И это, конечно, оттого, что г. Протопопову привелось во времена унижения русских людей вообще и русской литературы в особенности увидеть русского человека и русского писателя неподдельно и целостно свободного. Михайловский недаром писал не только о совести, но и о чести, которую считал обязательным атрибутом личности. Сам он был олицетворением личного достоинства, и его видимая холодность была своего рода броней, которая служила ему защитой с разных сторон. «В Михайловском, — пишет тот же г. Протопопов, — не было вовсе той рассейской распущенности, которая выражается и в пустяках, как неряшливая небрежность костюма и амикошонская фамильярность манер, и в серьезных делах — как отсутствие регулярности в труде, умеренности в привычках и т. д. Он в высокой степени богат был самообладанием, и я, за все наше более чем четвертьвековое знакомство, не могу представить ни одного случая, когда бы это самообладание вполне его оставило». Да, именно таким является Михайловский при первом знакомстве. Таким глядит он с портрета Н. А. Ярошенка, таким для многих оставался всю жизнь. И только те, перед которыми он приподымал завесу, скрывавшую глубину его интимной личности, знали, сколько за этой суровой внешностью скрывалось теплоты и мягкости и какое в этой суровой душе пылало яркое пламя…

V

Теперь, когда давно смолкли горячие отголоски его борьбы с марксизмом, можно видеть, насколько этот горячий и разносторонний ум был шире и выше той арены, на которой происходили эти схватки. В другой раз я, быть может, попытаюсь также показать, насколько выше и шире он был и того, что в то время конкретно называлось «народничеством». Не надо забывать, что стремительная атака марксизма застигла его как раз в ту минуту, когда он начинал, вернее, продолжал борьбу a outrance[139] с некоторыми очень распространенными течениями в самом народничестве. И если он не довел ее до логического конца, то лишь потому, что должен был повернуть фронт к другому противнику.

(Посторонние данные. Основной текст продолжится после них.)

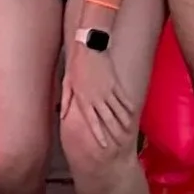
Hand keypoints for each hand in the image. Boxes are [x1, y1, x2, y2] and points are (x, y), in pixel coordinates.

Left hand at [62, 36, 134, 155]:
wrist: (89, 47)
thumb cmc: (76, 65)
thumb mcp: (67, 83)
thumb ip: (65, 101)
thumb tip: (62, 116)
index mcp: (84, 99)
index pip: (93, 122)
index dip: (99, 135)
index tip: (104, 146)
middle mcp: (97, 98)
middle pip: (109, 120)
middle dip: (115, 134)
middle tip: (120, 145)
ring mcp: (108, 91)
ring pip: (119, 111)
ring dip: (124, 123)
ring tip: (128, 133)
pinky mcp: (116, 83)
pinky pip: (123, 98)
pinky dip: (128, 107)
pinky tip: (132, 114)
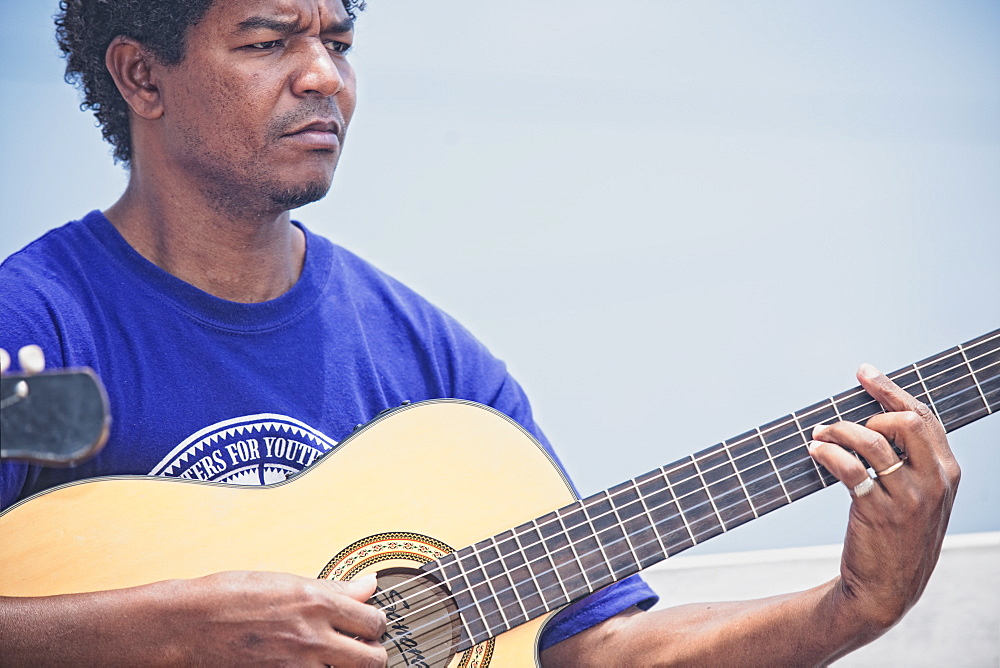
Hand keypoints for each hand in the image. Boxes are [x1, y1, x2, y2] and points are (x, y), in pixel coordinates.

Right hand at [159, 571, 386, 665]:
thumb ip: (333, 588)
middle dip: (370, 655)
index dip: (373, 625)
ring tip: (334, 662)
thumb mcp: (285, 582)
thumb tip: (367, 586)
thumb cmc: (227, 597)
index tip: (366, 627)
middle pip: (372, 659)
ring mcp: (296, 667)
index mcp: (317, 603)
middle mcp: (312, 637)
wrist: (185, 626)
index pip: (373, 621)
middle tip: (359, 651)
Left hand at [808, 363, 960, 632]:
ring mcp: (907, 498)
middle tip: (839, 418)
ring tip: (818, 434)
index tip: (864, 373)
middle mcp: (933, 482)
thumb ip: (912, 462)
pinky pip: (850, 467)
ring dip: (838, 430)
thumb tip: (880, 417)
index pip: (924, 417)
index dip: (891, 390)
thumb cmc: (898, 537)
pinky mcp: (877, 511)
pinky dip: (828, 452)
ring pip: (872, 441)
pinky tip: (815, 450)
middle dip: (869, 407)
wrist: (886, 589)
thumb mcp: (919, 498)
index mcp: (947, 473)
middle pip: (906, 421)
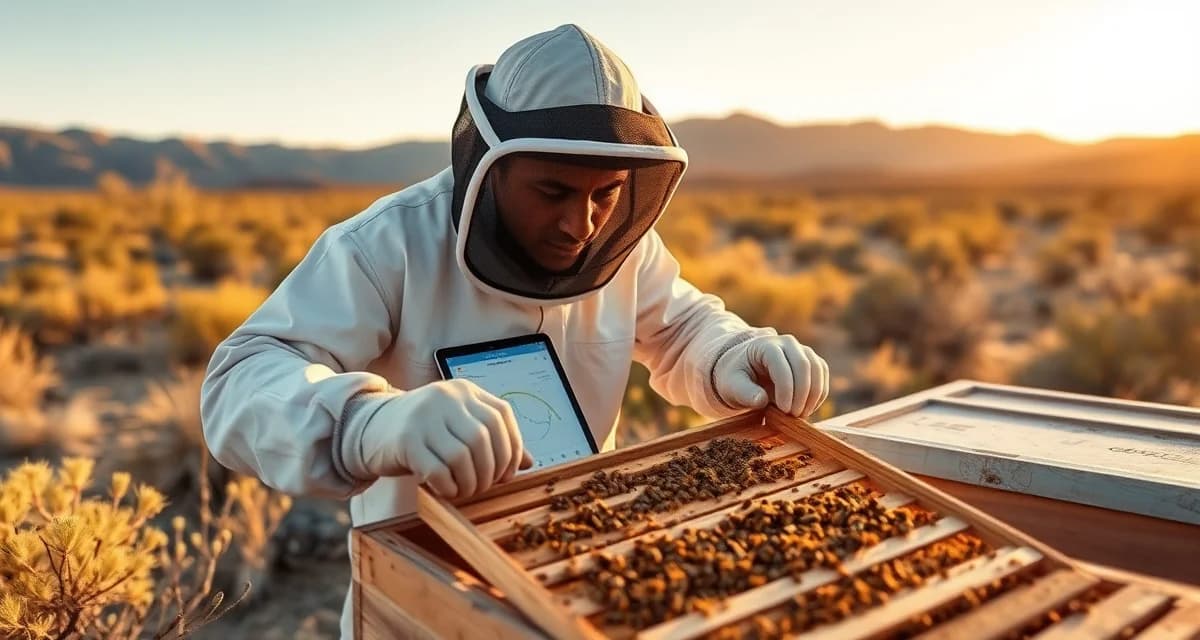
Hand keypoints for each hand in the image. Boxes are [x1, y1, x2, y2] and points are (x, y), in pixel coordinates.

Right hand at [357, 378, 532, 498]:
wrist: (371, 428)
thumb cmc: (424, 432)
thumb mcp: (459, 427)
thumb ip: (493, 439)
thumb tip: (530, 463)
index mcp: (464, 390)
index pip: (502, 416)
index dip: (512, 448)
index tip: (507, 474)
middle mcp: (446, 397)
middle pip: (484, 438)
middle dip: (490, 471)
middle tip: (483, 488)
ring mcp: (424, 416)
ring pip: (462, 456)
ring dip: (470, 482)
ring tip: (464, 491)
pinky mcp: (405, 439)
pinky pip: (437, 469)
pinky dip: (448, 487)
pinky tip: (445, 491)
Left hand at [713, 335, 829, 416]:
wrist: (743, 370)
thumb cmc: (734, 377)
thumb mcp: (731, 385)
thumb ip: (744, 393)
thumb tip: (761, 400)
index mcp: (765, 345)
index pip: (781, 365)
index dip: (786, 389)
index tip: (783, 411)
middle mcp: (787, 343)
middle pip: (804, 365)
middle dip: (802, 394)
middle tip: (793, 416)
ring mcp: (801, 350)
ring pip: (817, 369)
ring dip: (813, 395)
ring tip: (800, 415)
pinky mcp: (811, 361)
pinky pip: (822, 375)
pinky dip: (819, 394)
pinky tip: (807, 409)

Он не создавал себе кумира ни из деревни, ни из мистических особенностей русского народного духа. В одном споре, приведя мнение противника, что если нам суждено услышать настоящее слово, то его скажут только люди деревни и никто другой, — он говорит: если вы хотите ждать, что скажут вам люди деревни, так и ждите, а я и здесь остаюсь «профаном». «У меня на столе стоит бюст Белинского, который мне очень дорог, вот шкаф с книгами, за которыми я провел много ночей. Если в мою комнату вломится „русская жизнь со всеми ее бытовыми особенностями“ и разобьет бюст Белинского и сожжет мои книги, — я не покорюсь и людям деревни. Я буду драться, если у меня, разумеется, не будут связаны руки. И если бы даже меня осенил дух величайшей кротости и самоотвержения, я все-таки сказал бы по меньшей мере: прости им, боже истины и справедливости, они не знают, что творят! Я все-таки, значит, протестовал бы. Я и сам сумею разбить бюст Белинского и сжечь свои книги, если когда-нибудь дойду до мысли, что их надо бить и жечь. Но пока они мне дороги, я ни для кого ими не поступлюсь. И не только не поступлюсь, а всю душу свою положу на то, чтобы дорогое для меня стало и другим дорого вопреки, если случится, их „бытовым особенностям“»[140].

Михайловский не часто употреблял имя божие и был особенно сдержан в терминологии этого рода, которая теперь в таком, можно сказать, излишнем ходу. Но здесь она совершенно уместна. В этой тираде, исполненной глубокого чувства, которое так редко прорывалось у этого человека и которое, однако, освещало и грело все, что он писал, — слышится истинное религиозное одушевление, а его кабинет с бюстом Белинского и его книгами был действительно его храмом. В этом храме суровый человек, не признававший никаких классовых кумиров, преклонялся лишь перед живой мыслью, искавшей правды, то есть познания истины и осуществления справедливости человеческих отношений.